━━━ Input data ━━━

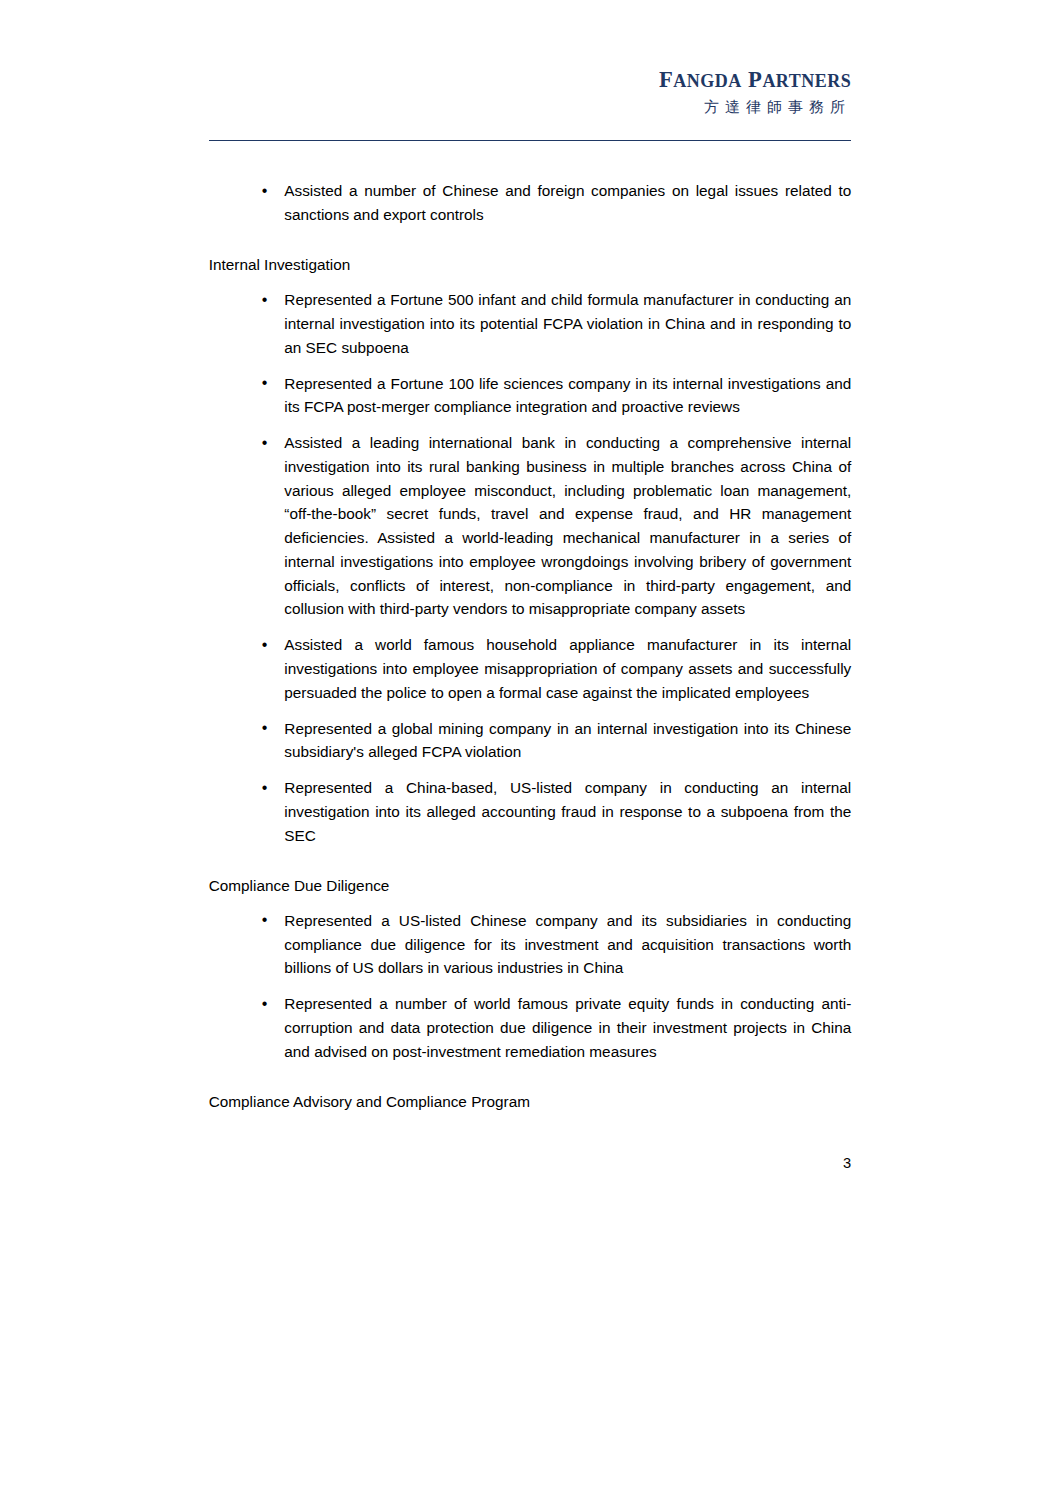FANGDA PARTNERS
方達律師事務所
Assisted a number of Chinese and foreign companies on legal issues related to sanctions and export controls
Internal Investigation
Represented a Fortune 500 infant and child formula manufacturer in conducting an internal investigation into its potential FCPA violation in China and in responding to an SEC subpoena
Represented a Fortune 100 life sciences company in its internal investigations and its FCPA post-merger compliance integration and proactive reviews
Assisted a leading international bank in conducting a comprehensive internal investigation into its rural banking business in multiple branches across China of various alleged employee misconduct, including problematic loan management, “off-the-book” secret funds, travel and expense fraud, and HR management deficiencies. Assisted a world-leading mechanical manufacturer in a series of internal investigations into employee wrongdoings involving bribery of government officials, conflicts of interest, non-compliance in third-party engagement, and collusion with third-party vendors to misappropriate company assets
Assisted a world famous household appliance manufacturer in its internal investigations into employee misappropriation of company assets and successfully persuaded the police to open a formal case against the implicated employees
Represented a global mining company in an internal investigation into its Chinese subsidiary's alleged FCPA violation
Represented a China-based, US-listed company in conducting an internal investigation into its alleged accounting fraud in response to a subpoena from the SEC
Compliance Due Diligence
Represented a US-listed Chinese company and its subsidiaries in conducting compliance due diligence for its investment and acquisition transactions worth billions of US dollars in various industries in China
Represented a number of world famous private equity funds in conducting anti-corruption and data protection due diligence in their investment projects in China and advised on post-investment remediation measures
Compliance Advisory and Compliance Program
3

━━━
━━━ Input data ━━━

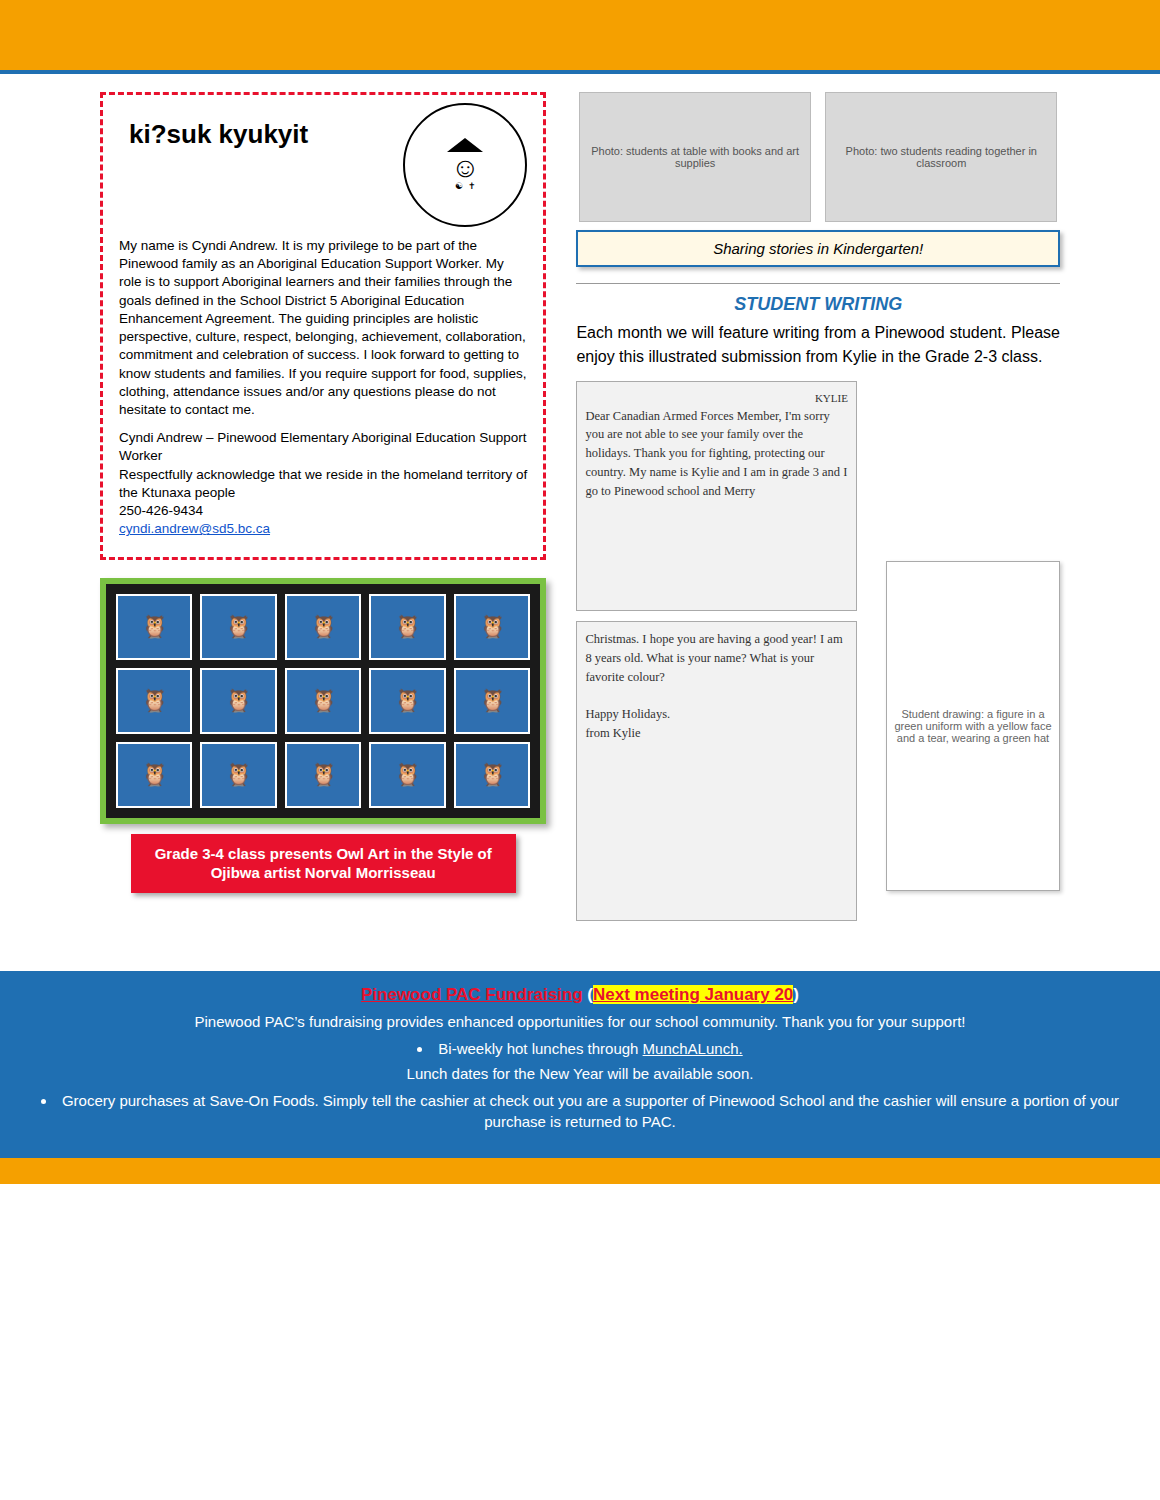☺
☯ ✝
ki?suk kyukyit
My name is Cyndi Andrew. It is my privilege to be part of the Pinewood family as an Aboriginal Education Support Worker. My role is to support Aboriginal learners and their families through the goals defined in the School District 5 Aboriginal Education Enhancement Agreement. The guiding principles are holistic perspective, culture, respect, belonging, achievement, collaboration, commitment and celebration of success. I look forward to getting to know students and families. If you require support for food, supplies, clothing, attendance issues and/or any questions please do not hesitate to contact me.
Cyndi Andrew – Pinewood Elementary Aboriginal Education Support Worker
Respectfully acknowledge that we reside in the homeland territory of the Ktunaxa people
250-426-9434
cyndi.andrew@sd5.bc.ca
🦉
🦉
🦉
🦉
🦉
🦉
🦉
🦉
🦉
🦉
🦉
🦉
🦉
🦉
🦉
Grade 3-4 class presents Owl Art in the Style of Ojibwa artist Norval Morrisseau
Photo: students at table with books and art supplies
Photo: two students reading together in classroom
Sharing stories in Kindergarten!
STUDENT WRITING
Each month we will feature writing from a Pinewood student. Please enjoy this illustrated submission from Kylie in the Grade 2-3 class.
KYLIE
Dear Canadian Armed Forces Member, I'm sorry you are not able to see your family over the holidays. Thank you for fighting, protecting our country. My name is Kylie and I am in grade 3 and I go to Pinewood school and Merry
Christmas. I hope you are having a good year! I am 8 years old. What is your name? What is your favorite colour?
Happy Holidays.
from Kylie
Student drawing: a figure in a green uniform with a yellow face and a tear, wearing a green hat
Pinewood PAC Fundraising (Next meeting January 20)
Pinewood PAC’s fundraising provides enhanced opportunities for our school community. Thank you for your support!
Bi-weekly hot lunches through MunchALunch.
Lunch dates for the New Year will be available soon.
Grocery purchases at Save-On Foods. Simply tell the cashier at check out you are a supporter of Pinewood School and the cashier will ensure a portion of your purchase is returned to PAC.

━━━

> What you will do
Whenever a line of the data includes the word "famous", show that line in full.

> Task solution
Assisted a world famous household appliance manufacturer in its internal investigations into employee misappropriation of company assets and successfully persuaded the police to open a formal case against the implicated employees
Represented a number of world famous private equity funds in conducting anti-corruption and data protection due diligence in their investment projects in China and advised on post-investment remediation measures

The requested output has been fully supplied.